Arnstadt. Ein Dutzend als Orgeln getarnte Hörstationen wurden dieser Tage im Lande installiert. Sie sind Teil einer kulturtouristischen Vermarktungsstrategie.

Dem „Weltstar aus Thüringen“, wie der Tourismus den Musikus Johann Sebastian Bach heutzutage anpreist, begegnet man hierzulande auf Schritt und Tritt. Sollte man meinen. Dem Kulturtourismus hat es gefallen, einem Trend folgend, zum Beispiel auch einen Rad-Rundweg zu skizzieren, auf dessen insgesamt 54 Kilometern man Leben und Wirken Bachs, nun ja, erfahren kann. Eisenach und Weimar bleiben dabei allerdings links oder rechts liegen.

Doch nicht nur, wer in solcher Mission in die Pedale tritt, ist nunmehr gebeten, auch aufs Pedal zu treten, wenn er vom Rad steigt. Dieses Pedal steht für einen Blasbalg, wie er an Orgeln einst üblich war. Es sorgt nur im übertragenen Sinne für Wind und treibt im direkten einen Dynamo an. Der steckt in einer „Bach-Orgel“ und sorgt, ohne Manuale, für Musik.

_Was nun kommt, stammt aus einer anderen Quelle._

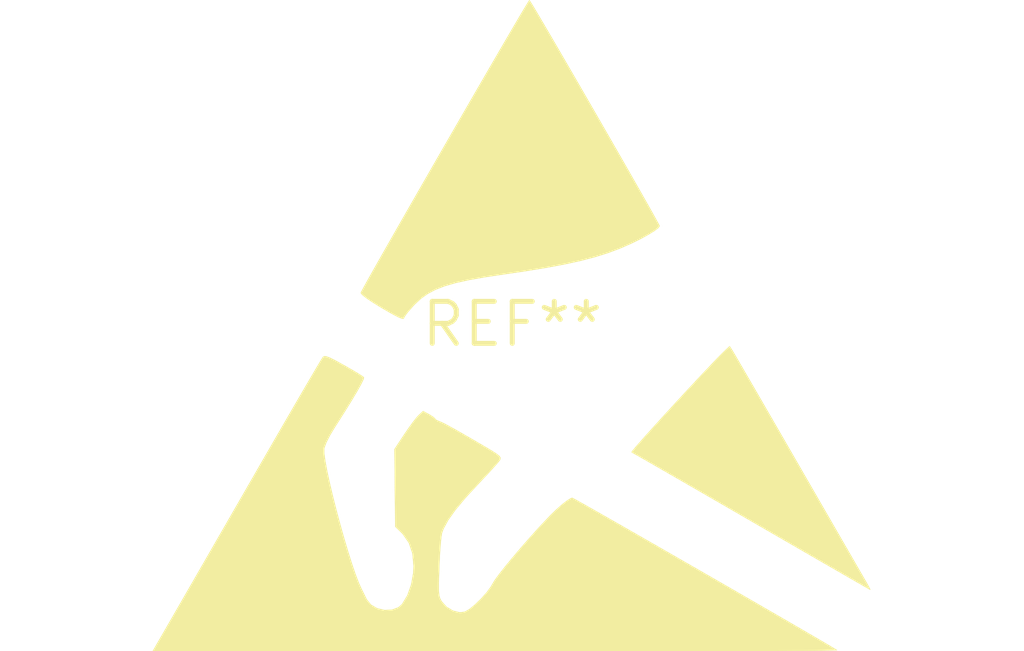
<source format=kicad_pcb>
(kicad_pcb (version 20240108) (generator pcbnew)

  (general
    (thickness 1.6)
  )

  (paper "A4")
  (layers
    (0 "F.Cu" signal)
    (31 "B.Cu" signal)
    (32 "B.Adhes" user "B.Adhesive")
    (33 "F.Adhes" user "F.Adhesive")
    (34 "B.Paste" user)
    (35 "F.Paste" user)
    (36 "B.SilkS" user "B.Silkscreen")
    (37 "F.SilkS" user "F.Silkscreen")
    (38 "B.Mask" user)
    (39 "F.Mask" user)
    (40 "Dwgs.User" user "User.Drawings")
    (41 "Cmts.User" user "User.Comments")
    (42 "Eco1.User" user "User.Eco1")
    (43 "Eco2.User" user "User.Eco2")
    (44 "Edge.Cuts" user)
    (45 "Margin" user)
    (46 "B.CrtYd" user "B.Courtyard")
    (47 "F.CrtYd" user "F.Courtyard")
    (48 "B.Fab" user)
    (49 "F.Fab" user)
    (50 "User.1" user)
    (51 "User.2" user)
    (52 "User.3" user)
    (53 "User.4" user)
    (54 "User.5" user)
    (55 "User.6" user)
    (56 "User.7" user)
    (57 "User.8" user)
    (58 "User.9" user)
  )

  (setup
    (pad_to_mask_clearance 0)
    (pcbplotparams
      (layerselection 0x00010fc_ffffffff)
      (plot_on_all_layers_selection 0x0000000_00000000)
      (disableapertmacros false)
      (usegerberextensions false)
      (usegerberattributes false)
      (usegerberadvancedattributes false)
      (creategerberjobfile false)
      (dashed_line_dash_ratio 12.000000)
      (dashed_line_gap_ratio 3.000000)
      (svgprecision 4)
      (plotframeref false)
      (viasonmask false)
      (mode 1)
      (useauxorigin false)
      (hpglpennumber 1)
      (hpglpenspeed 20)
      (hpglpendiameter 15.000000)
      (dxfpolygonmode false)
      (dxfimperialunits false)
      (dxfusepcbnewfont false)
      (psnegative false)
      (psa4output false)
      (plotreference false)
      (plotvalue false)
      (plotinvisibletext false)
      (sketchpadsonfab false)
      (subtractmaskfromsilk false)
      (outputformat 1)
      (mirror false)
      (drillshape 1)
      (scaleselection 1)
      (outputdirectory "")
    )
  )

  (net 0 "")

  (footprint "ESD-Logo_22x20mm_SilkScreen" (layer "F.Cu") (at 0 0))

)

</source>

Bach auf der Straße erlebbar machen

Durch diese Art der Energiezufuhr erklingt seit Montag vor Arnstadts Bach-Kirche, in der der Meister vier Jahre lang Dienst tat, die wohl hier entstandene Toccata d-Moll. Bachs aktueller Nachfolger vor Ort, Jörg Reddin, spielte sie ein. Wahlweise ist das Thüringer Bach-Collegium mit dem Doppel-Violin-Konzert von Johann Ernst IV. zu hören, das Bach für Orgel und Cembalo bearbeitete, hier aber wieder „original“ erklingt.

An der Marienkirche in Mühlhausen steht auch so eine Orgel; dort kann man sich die Ratswechselkantate ertreten. Insgesamt gibt es im Land jetzt ein Dutzend solcher moderner Hörstationen in gleichsam historisiertem Gewand: je drei in Eisenach und Ohrdruf, außerdem auch in Wechmar, Weimar, Altenburg.

Die Bonner Kulturtourismus-Firma „Projekt 2508“ kam darauf, als Thüringen nach Ideen suchte, Bach auf der Straße erlebbar zu machen. Die niederländische Firma Playnetic setzte sie um. Das Ganze ist Teil der Marketingstrategie „Bach in Thüringen entdecken“, die sich die Tourismusabteilung des Wirtschaftsministeriums 750.000 Euro kosten lässt.

Touristiker vermarkten „Musikland Thüringen“

Es war an der Weimar GmbH, das Geld mithilfe eines Beirates zu verwalten und zu verteilen. Sie war die neutrale Instanz, da sie selbst kein Bach-Veranstalter ist. Wohl deshalb gelang es ihr, diverse Festivals und Konzertveranstalter unter einen Hut zu kriegen, für einen auch sonst umfangreichen Internetauftritt zu Bach in Thüringen, der nun alle relevanten Termine bündelt: von den Thüringer Bachwochen, die nächste Woche ihr Programm für 2020 vorstellen, übers Bach-Festival in Arnstadt, die Bachtage Ohrdruf, die Bach-Biennale Weimar und das Bachfest Eisenach bis zum Thüringer Orgelsommer.

Anders als Mozart in Salzburg oder Beethoven in Bonn ist Bach in Thüringen offenbar touristisch noch unterrepräsentiert, obwohl er hier die Hälfte seines Lebens verbrachte. Das soll sich endlich ändern. In Mühlhausen richtete man zu diesem Zweck bereits zwei Erlebnisstationen ein: Im Chorraum der Blasius-Kirche rinnt Bach aus einer „Sounddusche“, in der Alten Kanzlei erzählt ein Archivar am Telefon vom Anstellungsgespräch mit Bach. Im nächsten Jahr vermarkten Touristiker sehr allgemein das „Musikland Thüringen“. Die Musik allein aber, erzählt Bachs Beispiel, reicht wohl nicht.